An investigation conducted by The Athletic revealed “similar allegations that, for at least a decade, Cooper-Dyke routinely used overt sexual language with her players, in ways that many found to be inappropriate, demeaning and degrading.”
At UNC-Wilmington, Cooper-Dyke reportedly spoke often about her own or her players’ sex lives. She also reportedly used excessive punishment drills that at one point caused a player to vomit repeatedly and rubbed the the skin off her knees and shoulders. This same player said Cooper-Dyke made her feel “extremely suicidal” before finally quitting the team.
During her first run as Texas Southern head coach, she reportedly got on her knees in front of a male assistant and mimicked performing fellatio on him during practice.
While at USC, Cooper-Dyke reportedly named one of the team’s plays “hot sex” and called some players “retarded.” She also allegedly pressured injured players to play, kicking one player off the team when she tried to explain to the coach that she couldn’t bend her knee.

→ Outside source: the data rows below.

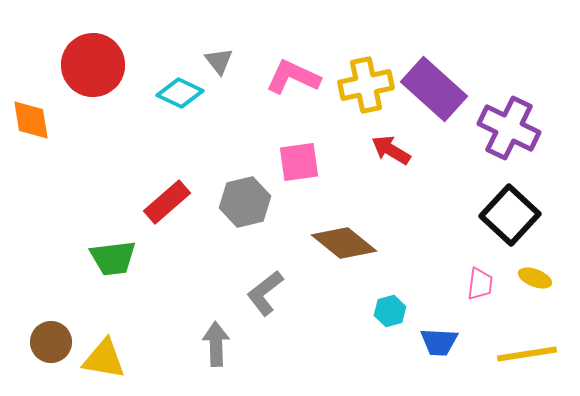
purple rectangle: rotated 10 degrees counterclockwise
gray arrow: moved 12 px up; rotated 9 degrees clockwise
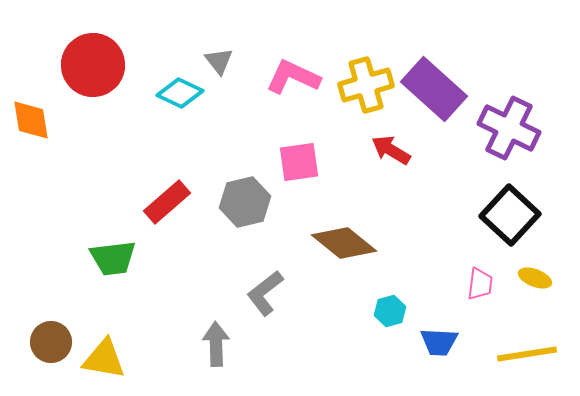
yellow cross: rotated 4 degrees counterclockwise
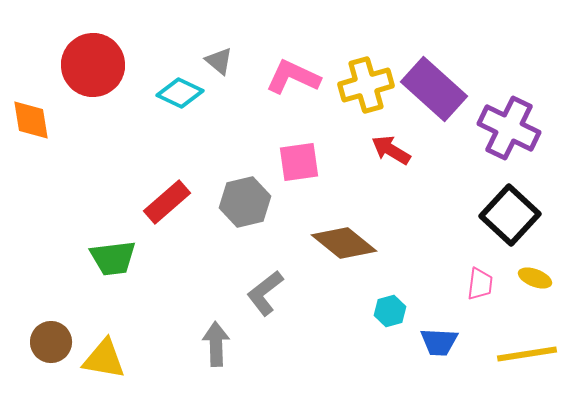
gray triangle: rotated 12 degrees counterclockwise
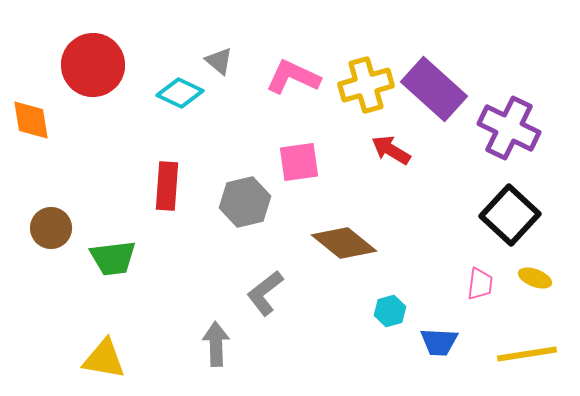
red rectangle: moved 16 px up; rotated 45 degrees counterclockwise
brown circle: moved 114 px up
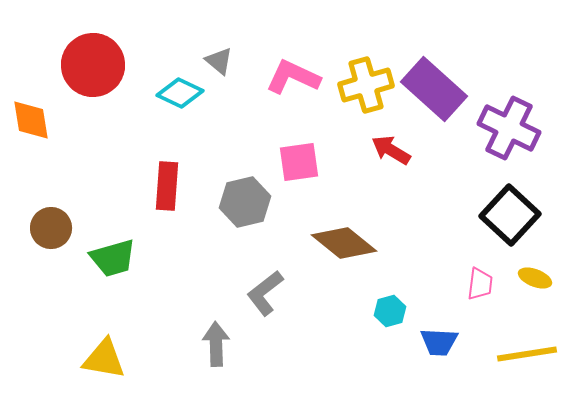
green trapezoid: rotated 9 degrees counterclockwise
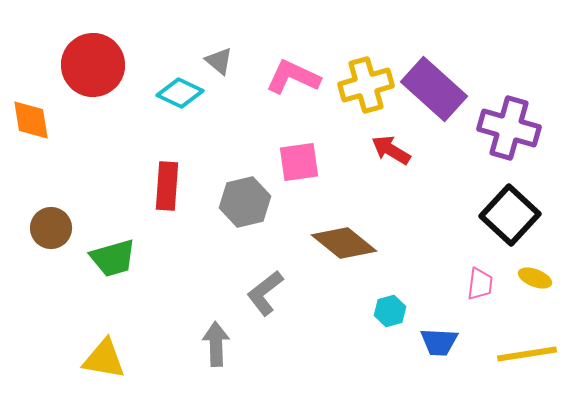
purple cross: rotated 10 degrees counterclockwise
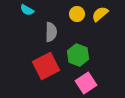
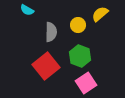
yellow circle: moved 1 px right, 11 px down
green hexagon: moved 2 px right, 1 px down
red square: rotated 12 degrees counterclockwise
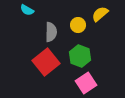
red square: moved 4 px up
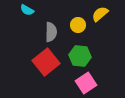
green hexagon: rotated 15 degrees counterclockwise
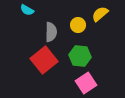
red square: moved 2 px left, 2 px up
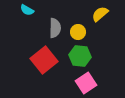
yellow circle: moved 7 px down
gray semicircle: moved 4 px right, 4 px up
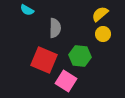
yellow circle: moved 25 px right, 2 px down
red square: rotated 28 degrees counterclockwise
pink square: moved 20 px left, 2 px up; rotated 25 degrees counterclockwise
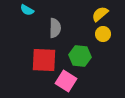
red square: rotated 20 degrees counterclockwise
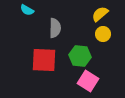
pink square: moved 22 px right
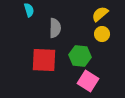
cyan semicircle: moved 2 px right; rotated 136 degrees counterclockwise
yellow circle: moved 1 px left
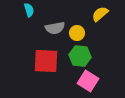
gray semicircle: rotated 78 degrees clockwise
yellow circle: moved 25 px left, 1 px up
red square: moved 2 px right, 1 px down
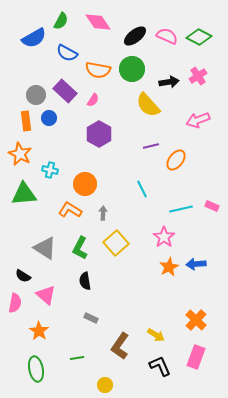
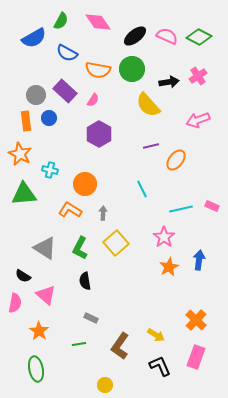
blue arrow at (196, 264): moved 3 px right, 4 px up; rotated 102 degrees clockwise
green line at (77, 358): moved 2 px right, 14 px up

Conveniently, on March 17, the second day of the 2022 women’s NCAA Tournament, Cooper-Dyke announced she was retiring. She had an Title IX hearing scheduled for April 6, but according to Texas Southern policy, the university can dismiss a Title IX complaint if “the Respondent is no longer enrolled or employed by the University.”
The case was dismissed.
Cooper-Dyke denied she had done anything wrong in a statement to The Athletic, but did apologize “for and regret any words used during the course of a spirited game or practice that offended or hurt someone.”
“Every time something comes across my Instagram, someone celebrating her, I want to scream,” said former USC player Thaddesia Southall. “She does not stand for what the WNBA represents. She does not stand for what they are trying to promote. This is a woman who demeaned us, who talked to us like we were not human. She made me hate basketball, and no one did anything to stop her.”